Since I was a child, I’ve had a pretty antagonistic approach to beets. Coming from a Russian family, I was forced to eat a lot of Borscht–hot, chilled, with sour cream, with cucumber, with sliced eggs. I’ve developed a certain disdain for it and stopped eating it a few years ago entirely. But, a visit to one of my favorite restaurants and a beautifully multi-colored beet salad later, I had a resurgent desire to love beets. My first attempt was in the form of a marinated beet salad from my Alice Waters Simple Food cookbook.

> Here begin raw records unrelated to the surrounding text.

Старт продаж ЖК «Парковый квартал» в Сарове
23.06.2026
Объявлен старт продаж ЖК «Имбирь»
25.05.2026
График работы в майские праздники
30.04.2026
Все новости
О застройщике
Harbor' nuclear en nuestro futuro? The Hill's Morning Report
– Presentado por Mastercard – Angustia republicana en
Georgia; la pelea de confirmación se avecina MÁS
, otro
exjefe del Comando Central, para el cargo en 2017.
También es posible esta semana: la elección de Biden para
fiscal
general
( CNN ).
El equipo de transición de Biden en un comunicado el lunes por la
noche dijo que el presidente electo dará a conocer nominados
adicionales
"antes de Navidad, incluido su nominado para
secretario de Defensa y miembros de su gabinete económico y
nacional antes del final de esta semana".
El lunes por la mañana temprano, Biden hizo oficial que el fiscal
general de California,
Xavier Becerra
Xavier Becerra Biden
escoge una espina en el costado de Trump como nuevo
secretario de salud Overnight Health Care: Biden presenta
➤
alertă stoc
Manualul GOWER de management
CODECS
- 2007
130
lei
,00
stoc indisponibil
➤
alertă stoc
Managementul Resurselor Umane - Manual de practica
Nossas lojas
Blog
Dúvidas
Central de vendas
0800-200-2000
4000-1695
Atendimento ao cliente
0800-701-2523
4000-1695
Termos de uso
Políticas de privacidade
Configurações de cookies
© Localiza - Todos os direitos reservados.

My second and extremely delicious rendition was another take–a roasted beet salad with roasted shallots, toasted almonds, parsley and a honey-olive oil dressing. With foodblogsearch.com as a my source, I came upon a lovely blog by a woman named Warda called 64 Sq Ft Kitchen. I must say that now that I have tried roasting beets, I’m not sure I’ll go back to any other way. By roasting the beets with a little olive oil, S&P and cumin, side by side with some sliced shallots, I found an amazing new texture to this vegetable. Part roasted potato, part sweet potato, part pumpkin. The beets themselves were almost dessert-like in nature. The dressing, shallots and toasted almonds came together beautifully and I devoured almost an entire bowl of it all by myself (I have but 4 little pieces of beet left to toss with some heirloom tomatoes for lunch tomorrow).

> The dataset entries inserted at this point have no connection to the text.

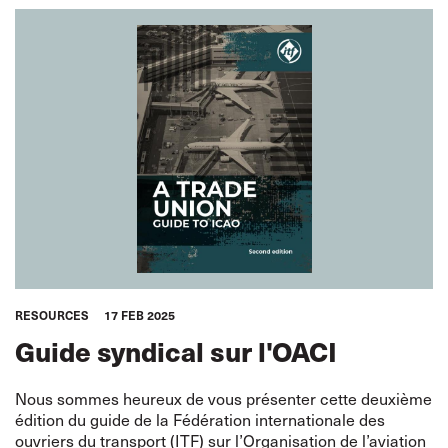
RESOURCES
17 FEB 2025
Guide syndical sur l'OACI
Nous sommes heureux de vous présenter cette deuxième
édition du guide de la Fédération internationale des
ouvriers du transport (ITF) sur l’Organisation de l’aviation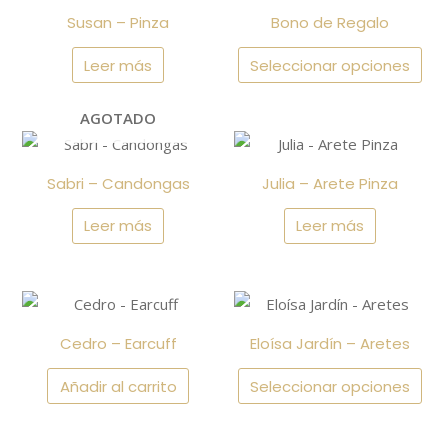
producto
Susan – Pinza
Bono de Regalo
elegir
tiene
en
múltiples
Leer más
Seleccionar opciones
la
variantes.
página
Las
AGOTADO
de
opciones
producto
se
Sabri – Candongas
Julia – Arete Pinza
pueden
Leer más
Leer más
elegir
en
la
Este
página
producto
de
Cedro – Earcuff
Eloísa Jardín – Aretes
tiene
producto
múltiples
Añadir al carrito
Seleccionar opciones
variantes.
Las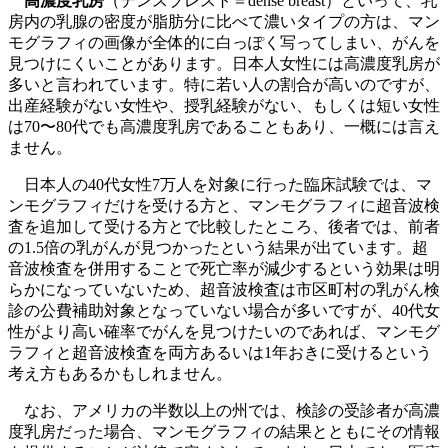
高濃度乳房
（デンスブレスト＝dense breast）といって、乳
房内の乳腺の密度が脂肪分に比べて濃いタイプの方は、マン
モグラフィの画像が全体的に白っぽく写ってしまい、がんを
見つけにくいことがあります。日本人女性には高濃度乳房が
多いと言われています。特に若い人の割合が高いのですが、
出産経験がない女性や、授乳経験がない、もしくは短い女性
は70〜80代でも高濃度乳房であることもあり、一概には言え
ません。
日本人の40代女性7万人を対象に行った臨床試験では、マ
ンモグラフィだけを受ける方と、マンモグラフィに超音波検
査を追加して受ける方とで比較したところ、後者では、前者
の1.5倍の乳がんが見つかったという結果が出ています。超
音波検査を併用することで死亡率が減少するという効果は明
らかになっていないため、超音波検査は市区町村の乳がん検
診の公費補助対象となっていない場合が多いですが、40代女
性がより高い確率でがんを見つけたいのであれば、マンモグ
ラフィと超音波検査を両方あるいは1年おきに受けるという
考え方もあるかもしれません。
なお、アメリカの半数以上の州では、検診の受診者が高濃
度乳房だった場合、マンモグラフィの結果とともにその情報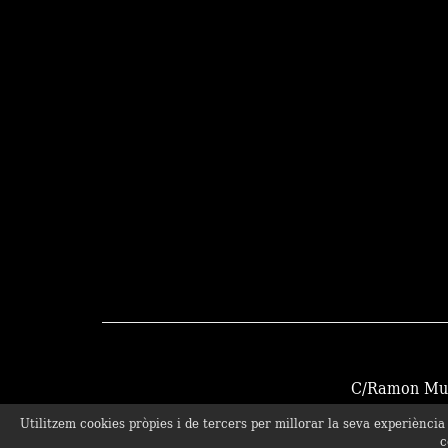
C/Ramon Munt
Utilitzem cookies pròpies i de tercers per millorar la seva experiènci
c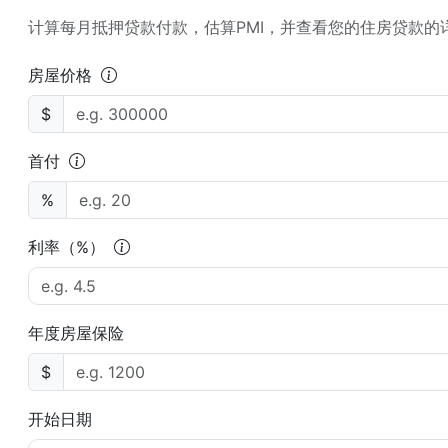
计算每月抵押贷款付款，估算PMI，并查看您的住房贷款的
房屋价格
$
首付
%
利率（%）
年度房屋保险
$
开始日期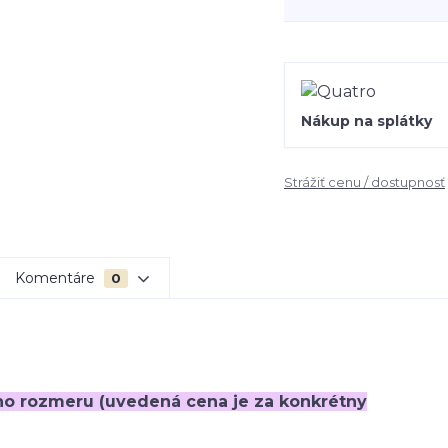
Nákup na splátky
Strážiť cenu / dostupnosť
Komentáre
0
ho rozmeru (uvedená cena je za konkrétny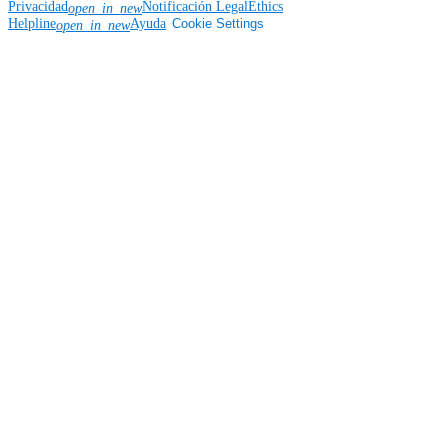
Privacidad
Notificación Legal
Ethics
open_in_new
Helpline
Ayuda
Cookie Settings
open_in_new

I made a few changes to Warda’s recipe. Most prominently, I did not have Meyer Lemon nor oranges, so used regular lemon. I also omitted the orange rind and tossed my beets with cumin powder, not seeds. I also used Italian flat leaf parsley for the dressing as well as Kosher salt and fresh ground pepper. Since I was cooking for myself, I used 1 whole beet, 1 tablespoon of olive oil, 1 tablespoon of honey and 1 large shallot in the recipe. I eyeballed the salt, pepper, cumin powder and parsley (use more or less, depending on how much you like). Also, I only had whole almonds at hand, so I roughly chopped them and threw them briefly on the skillet to toast them up.

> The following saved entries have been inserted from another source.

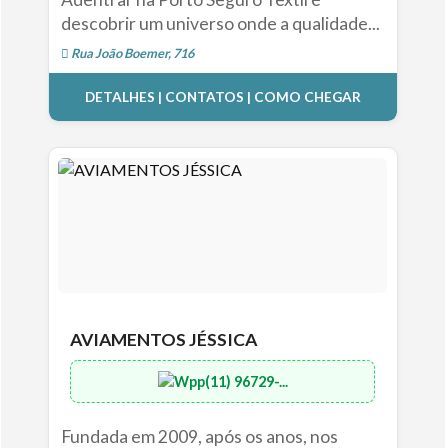
descobrir um universo onde a qualidade...
Rua João Boemer, 716
DETALHES | CONTATOS | COMO CHEGAR
AVIAMENTOS JÉSSICA
(11) 96729-...
Fundada em 2009, após os anos, nos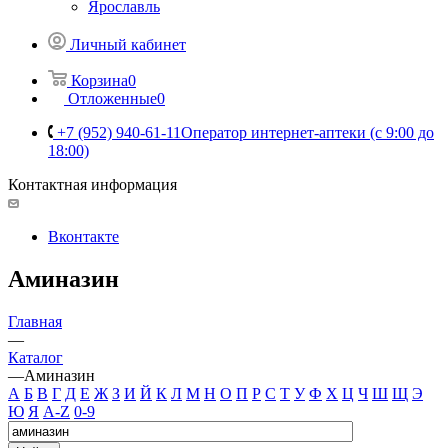
Ярославль
Личный кабинет
Корзина
0
Отложенные
0
+7 (952) 940-61-11
Оператор интернет-аптеки (с 9:00 до
18:00)
Контактная информация
Вконтакте
Аминазин
Главная
—
Каталог
—
Аминазин
А
Б
В
Г
Д
Е
Ж
З
И
Й
К
Л
М
Н
О
П
Р
С
Т
У
Ф
Х
Ц
Ч
Ш
Щ
Э
Ю
Я
A-Z
0-9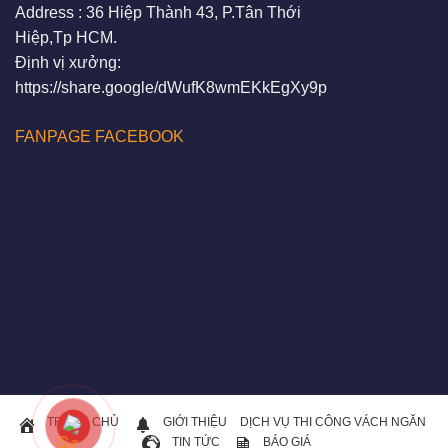
Address : 36 Hiệp Thành 43, P.Tân Thới
Hiệp,Tp HCM.
Định vị xưởng:
https://share.google/dWufK8wmEKkEgXy9p
FANPAGE FACEBOOK
TRANG CHỦ
GIỚI THIỆU
DỊCH VỤ THI CÔNG VÁCH NGĂN
TIN TỨC
BÁO GIÁ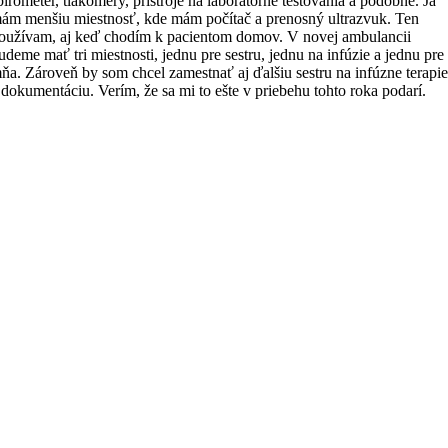
pirometer, tlakomery, prístroje na laboratórne testovania a podobne. Ja
ám menšiu miestnosť, kde mám počítač a prenosný ultrazvuk. Ten
oužívam, aj keď chodím k pacientom domov. V novej ambulancii
udeme mať tri miestnosti, jednu pre sestru, jednu na infúzie a jednu pre
ňa. Zároveň by som chcel zamestnať aj ďalšiu sestru na infúzne terapi
 dokumentáciu. Verím, že sa mi to ešte v priebehu tohto roka podarí.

While Alice’s recipe was fresh and simple, Warda’s took beets to a whole other level. I envision many variations of this salad–with goat cheese, as she suggests, served over toasted Israeli couscous, alongside meatballs in tomato sauce…
As much as I want to keep going on and on about how good this recipe was, I must get off to packing. I’m headed down to San Diego for a weekend of beach, beach cruisers, my most favorite breakfast spots and most importantly, some of the loveliest girls I know!